I test rode one this last weekend & really liked it, better than a Roubaix for example. I don't race road but do race MTB. However I train mostly on the road from 1 hour hill climbs to centuries, in CO. I'm about to pull the trigger on the CR1 but ask if people think it is too stiff a frame. I'm coming from a LeMond Zurich. THX


----------



## fl_cyclist (Apr 25, 2008)

I think the CR1 is stiff but I would not say it is a harsh ride. I do plenty of +75mi rides and have no problems and I'm 50.


----------



## b24fsb (Dec 21, 2006)

i have had one for a year now and i really like it, yes it is kind of stiff but its a very plush ride still.


----------



## MarvinK (Feb 12, 2002)

I think it's the perfect balance for casual 'performance' riding.
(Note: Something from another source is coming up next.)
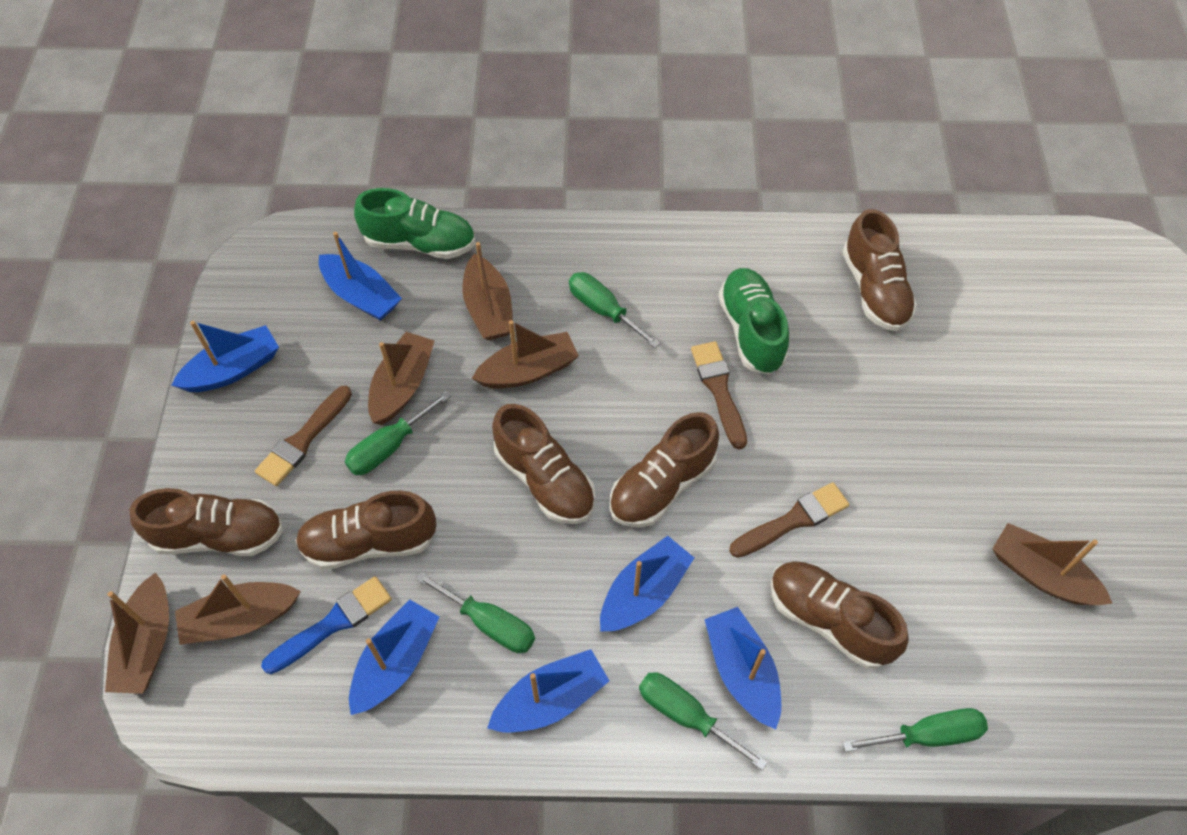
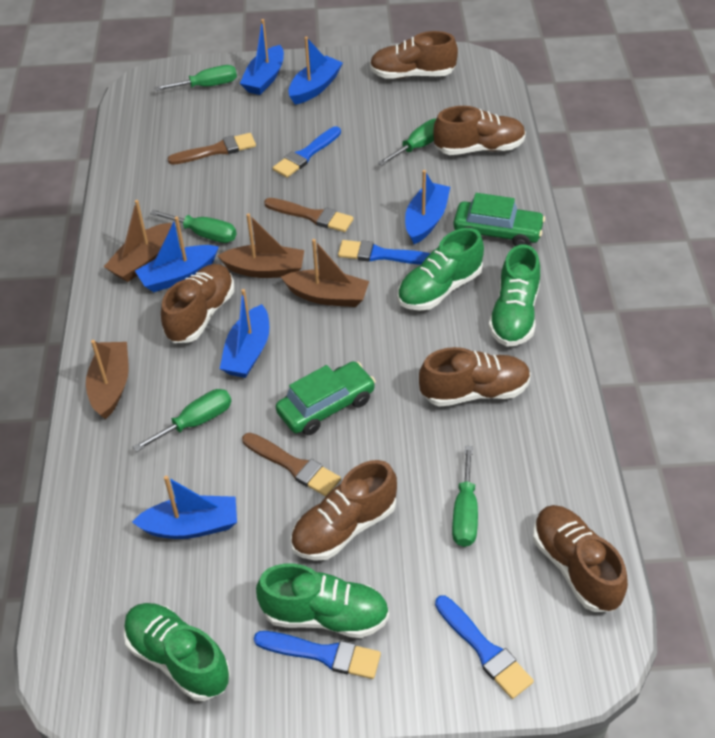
blue brush: [261,576,392,674] = 1 -> [254,631,381,679] [273,126,341,178] [338,240,430,265] [435,595,534,699] = 4
brown boat: [105,572,169,694] [175,574,301,645] [368,332,434,425] [462,242,513,340] [471,320,579,388] [992,523,1113,605] = 6 -> [86,340,129,419] [104,200,172,282] [217,213,304,278] [281,239,369,307] = 4
green car: none = 0 -> [276,361,376,435] [453,193,545,246] = 2
green shoe: [354,188,475,259] [718,268,789,375] = 2 -> [123,603,230,701] [256,563,389,638] [398,228,484,311] [488,244,540,347] = 4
If you're riding at 15mph with your wife and kid, it might be overkill. If you do fast or moderately-fast club rides, it's perfect.


----------



## jimmyihatetoregister (Oct 23, 2002)

*getting one*

I'll be pulling the trigger on one soon. I liked the ride on my test and was def. smoother than an alum/carbon bike I tested too. I liked it better than the Roubaix and the old Serotta Legend ti I am borrowing right now.


----------



## sevencycle (Apr 23, 2006)

I ride my CR-1 over my Seven custom Ti (even century's).I travel with the Seven being more durable.


----------



## carboneater (Mar 16, 2007)

Love mine. Pull the trigger.


----------



## Walt The Flame (Nov 1, 2006)

*CR1 Ride*

Have you decided yet? For what it is worth, I bought the CR1 for the stiffness. And maybe it was just my imagination, but in test rides I noticed a difference in the feel and comfort depending on the wheelset. For that reason I chose 2007 Topolino CX2.0 wheels with carbon/Kevlar spokes over Mavic Ksyrium. Really smoothed out the ride for me and great for climbing. Good luck!


----------



## jimmyihatetoregister (Oct 23, 2002)

*got it*

got about 200 miles on it. Fantastic ride, a good choice. Thanks everybody.


----------



## h20dog73 (Aug 24, 2007)

If you want stiff, try one of the early 90's Cannondale crit bikes. So compared to this, which I put many a miles on, the CR1 is butter. I run 25's on my CR1 which softens things a bit for longer rides, but I concur w/ MarvinK, the CR1 is a nice balance. When I race (which isn't often) I borrow a set of tubular Zipp 808's which make things noticably stiffer. Tires and wheels can change things considerably.


----------